_Exercise aim_
Retype the lines of the items below exactly, from the line containing "# How SSH Works" through the end of the items, both ends included.

Items in a dataset
**********

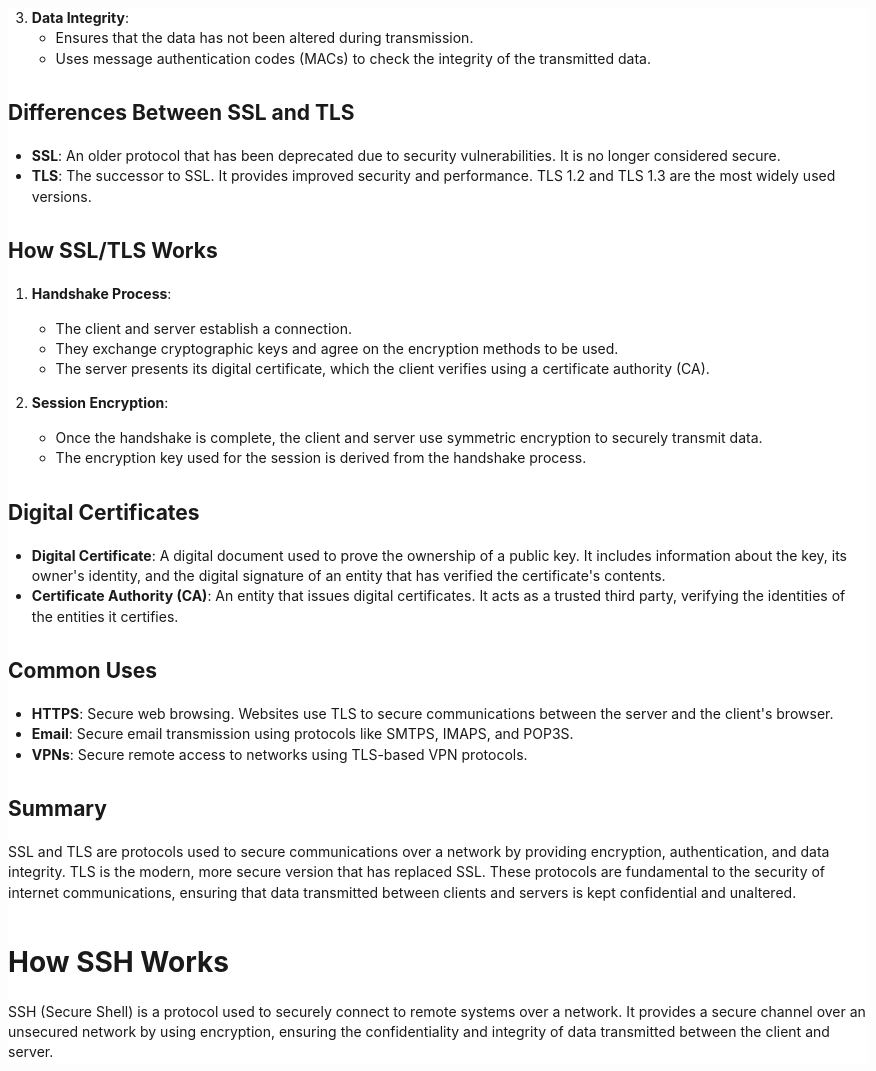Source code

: 3. **Data Integrity**:
   - Ensures that the data has not been altered during transmission.
   - Uses message authentication codes (MACs) to check the integrity of the transmitted data.

## Differences Between SSL and TLS

- **SSL**: An older protocol that has been deprecated due to security vulnerabilities. It is no longer considered secure.
- **TLS**: The successor to SSL. It provides improved security and performance. TLS 1.2 and TLS 1.3 are the most widely used versions.

## How SSL/TLS Works

1. **Handshake Process**:
   - The client and server establish a connection.
   - They exchange cryptographic keys and agree on the encryption methods to be used.
   - The server presents its digital certificate, which the client verifies using a certificate authority (CA).

2. **Session Encryption**:
   - Once the handshake is complete, the client and server use symmetric encryption to securely transmit data.
   - The encryption key used for the session is derived from the handshake process.

## Digital Certificates

- **Digital Certificate**: A digital document used to prove the ownership of a public key. It includes information about the key, its owner's identity, and the digital signature of an entity that has verified the certificate's contents.
- **Certificate Authority (CA)**: An entity that issues digital certificates. It acts as a trusted third party, verifying the identities of the entities it certifies.

## Common Uses

- **HTTPS**: Secure web browsing. Websites use TLS to secure communications between the server and the client's browser.
- **Email**: Secure email transmission using protocols like SMTPS, IMAPS, and POP3S.
- **VPNs**: Secure remote access to networks using TLS-based VPN protocols.

## Summary

SSL and TLS are protocols used to secure communications over a network by providing encryption, authentication, and data integrity. TLS is the modern, more secure version that has replaced SSL. These protocols are fundamental to the security of internet communications, ensuring that data transmitted between clients and servers is kept confidential and unaltered.


# How SSH Works

SSH (Secure Shell) is a protocol used to securely connect to remote systems over a network. It provides a secure channel over an unsecured network by using encryption, ensuring the confidentiality and integrity of data transmitted between the client and server.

**********

_Result for this exercise_
# How SSH Works

SSH (Secure Shell) is a protocol used to securely connect to remote systems over a network. It provides a secure channel over an unsecured network by using encryption, ensuring the confidentiality and integrity of data transmitted between the client and server.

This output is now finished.